Please reproduce the lines of the entries from the one holding "Number of eggs visible: 32" through the one holding "Number of tools on the white backdrop: 9", inclusive, and leave the pictures out.

Record excerpts
▼

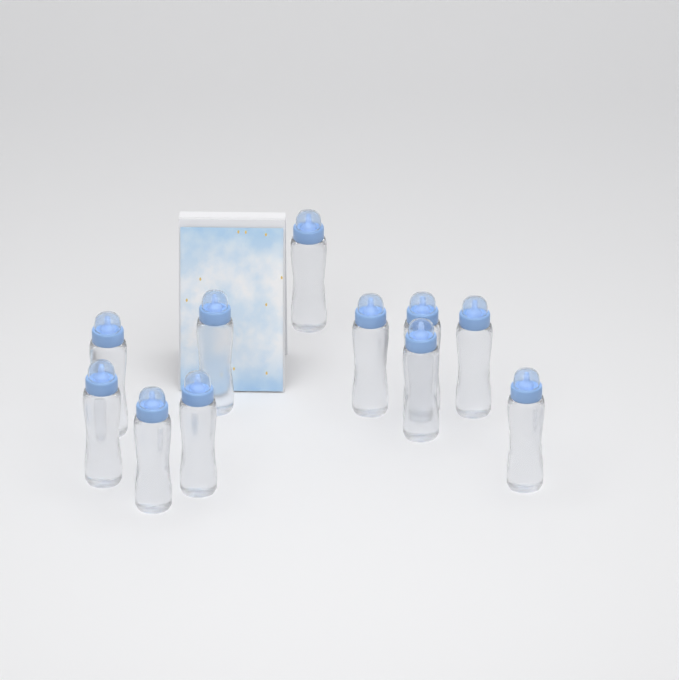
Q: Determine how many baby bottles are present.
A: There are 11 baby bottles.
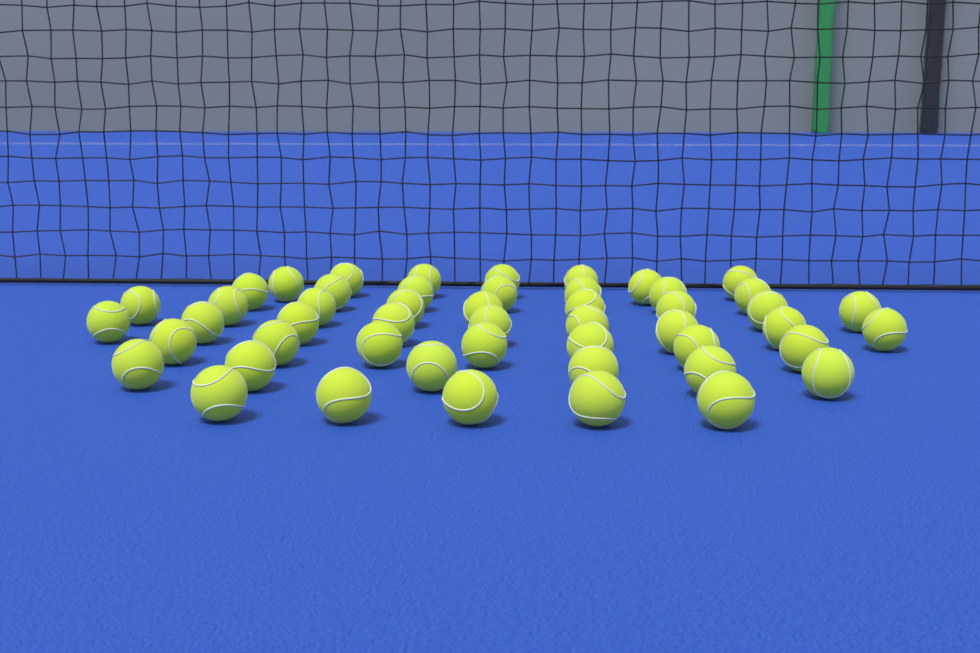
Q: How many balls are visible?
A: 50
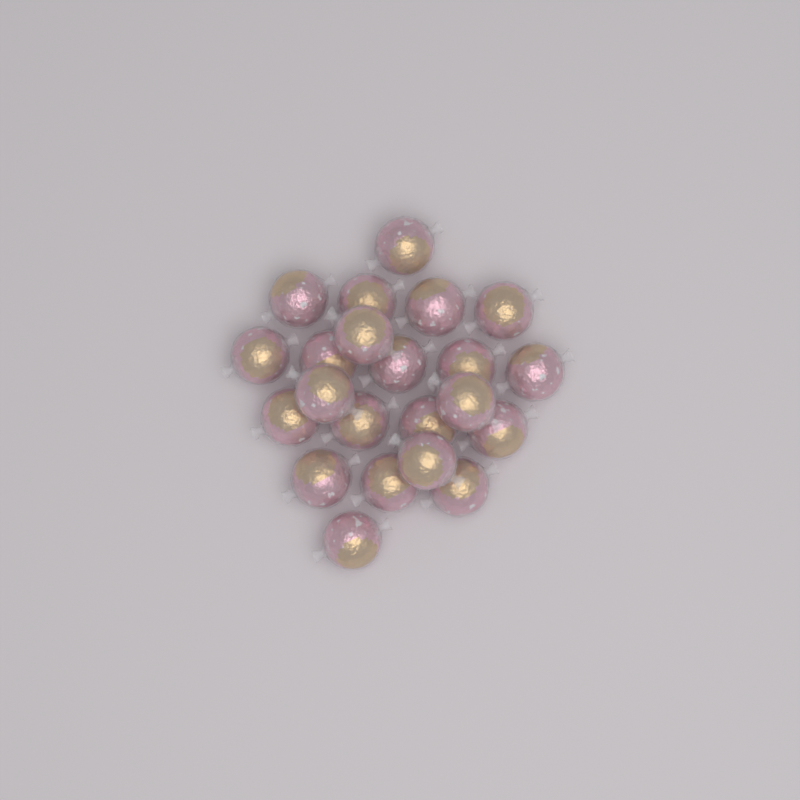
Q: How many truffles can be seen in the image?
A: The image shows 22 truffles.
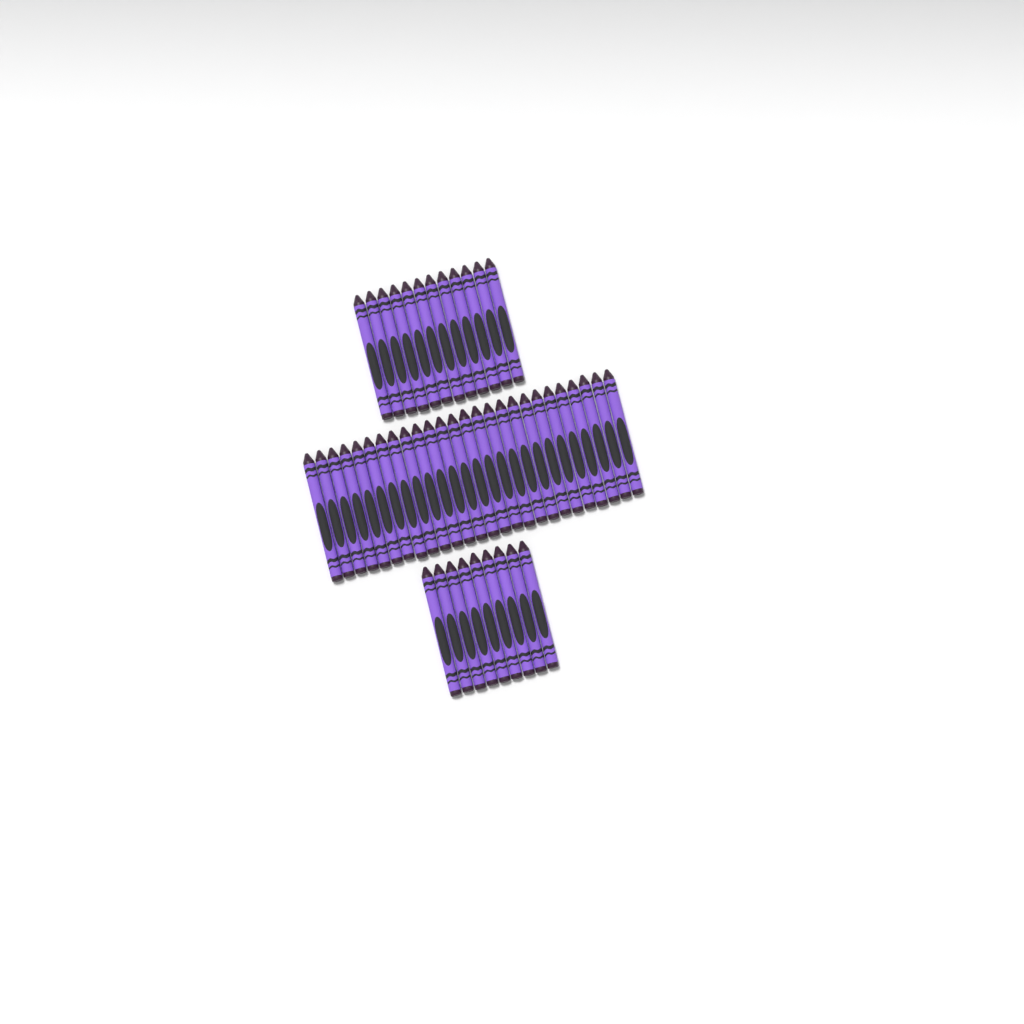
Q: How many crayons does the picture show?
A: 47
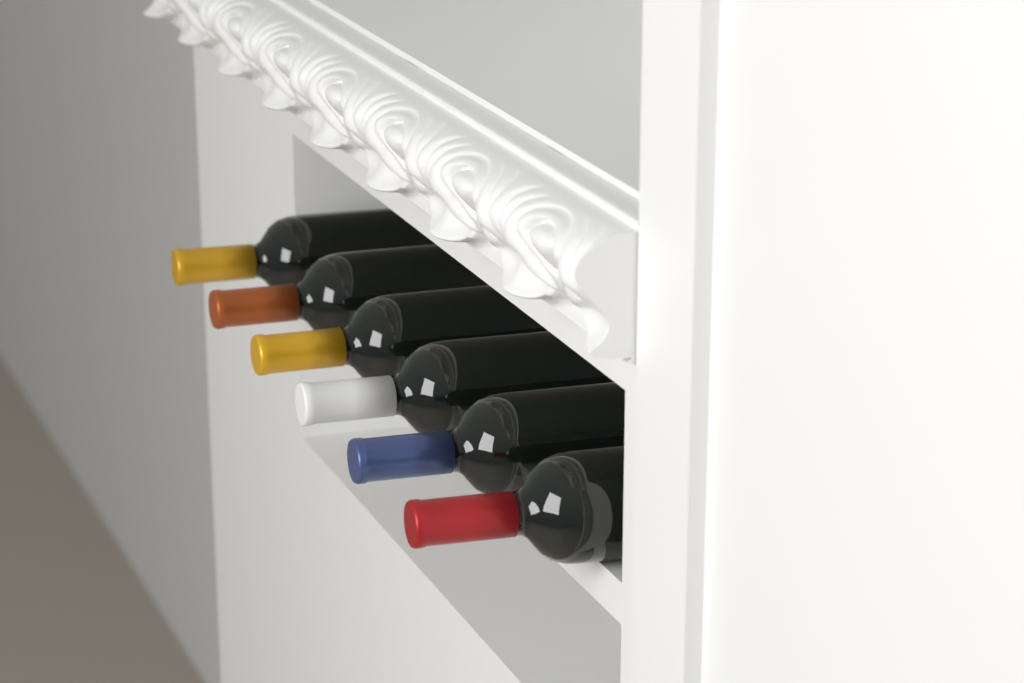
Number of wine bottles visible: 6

▲
▼

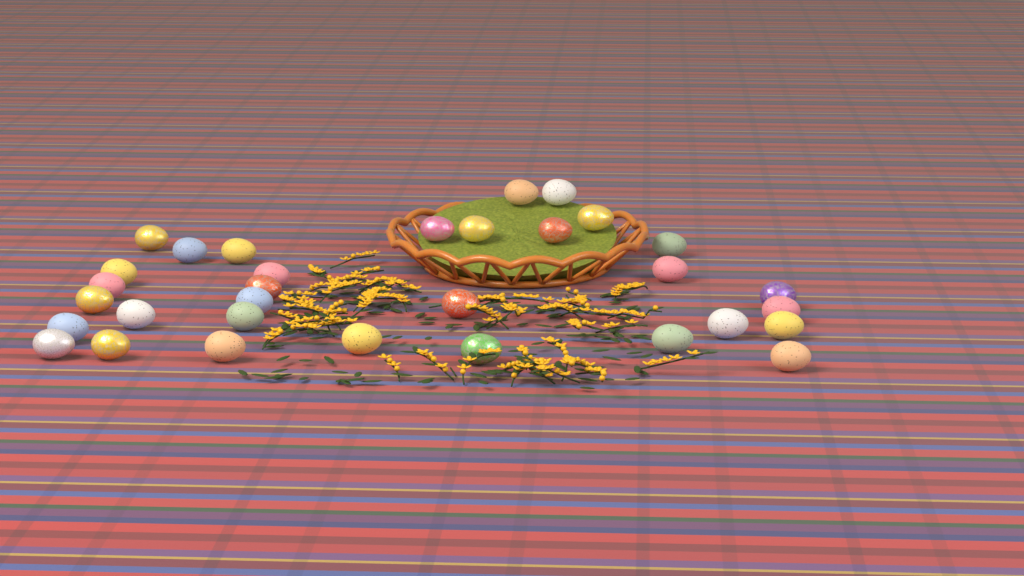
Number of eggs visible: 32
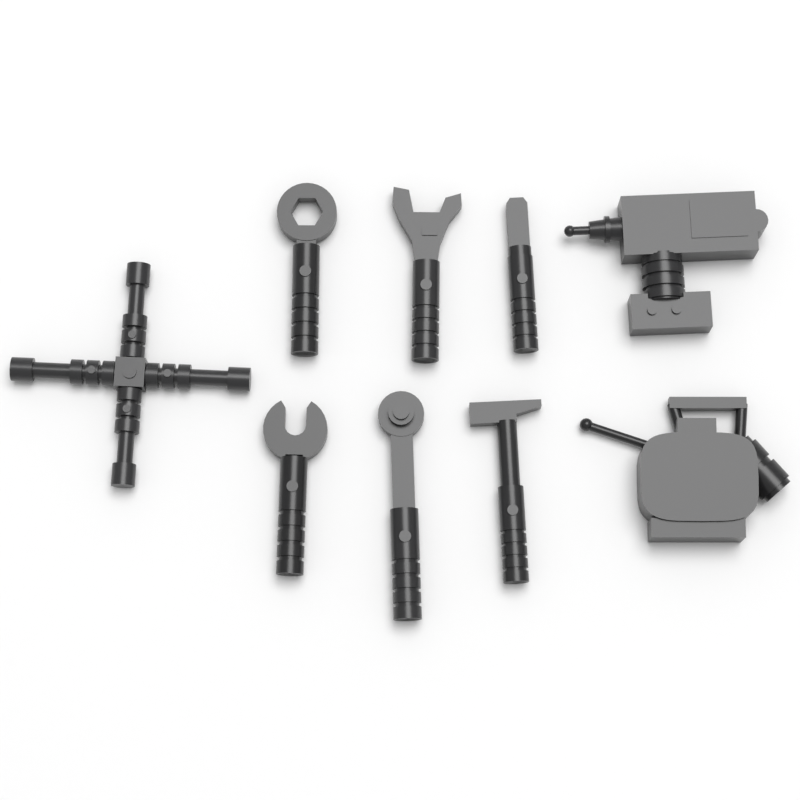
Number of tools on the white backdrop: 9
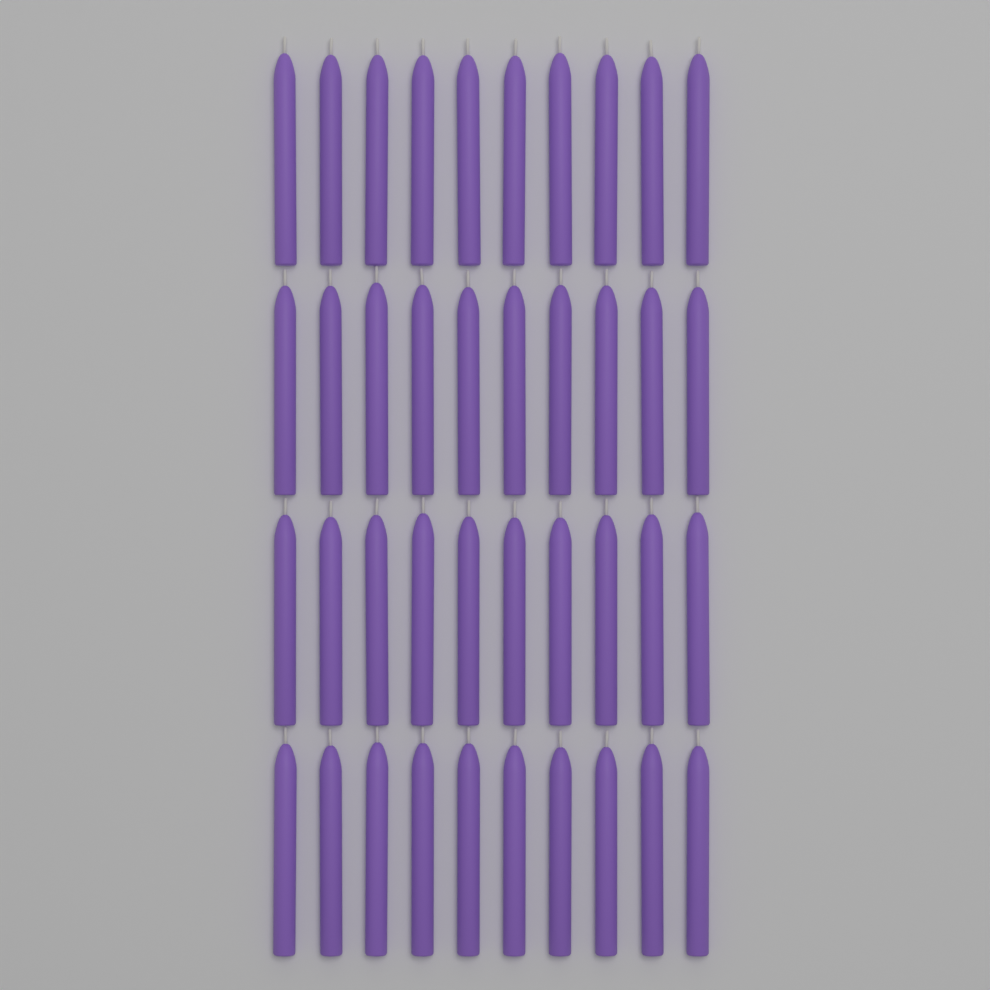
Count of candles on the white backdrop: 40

▲
▼

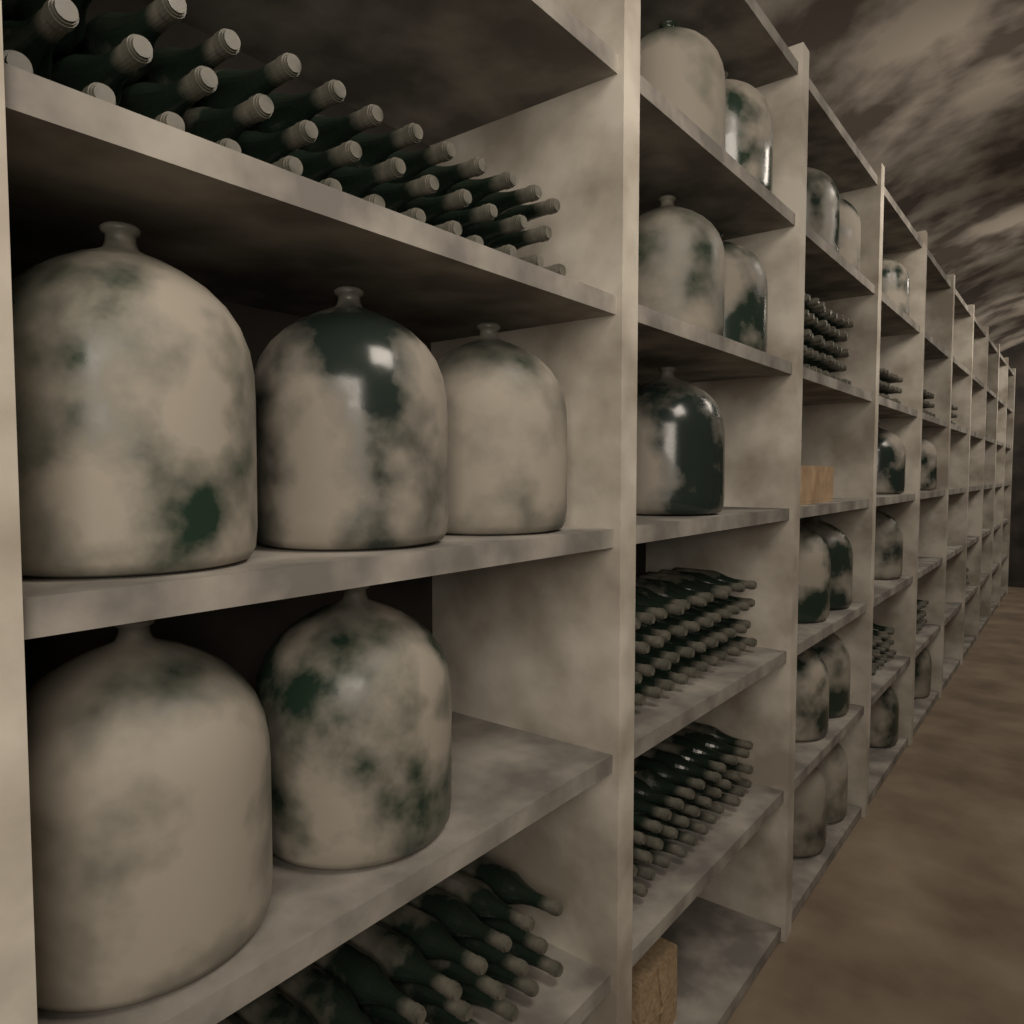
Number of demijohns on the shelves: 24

▲

Finished answer
Number of eggs visible: 32
Number of tools on the white backdrop: 9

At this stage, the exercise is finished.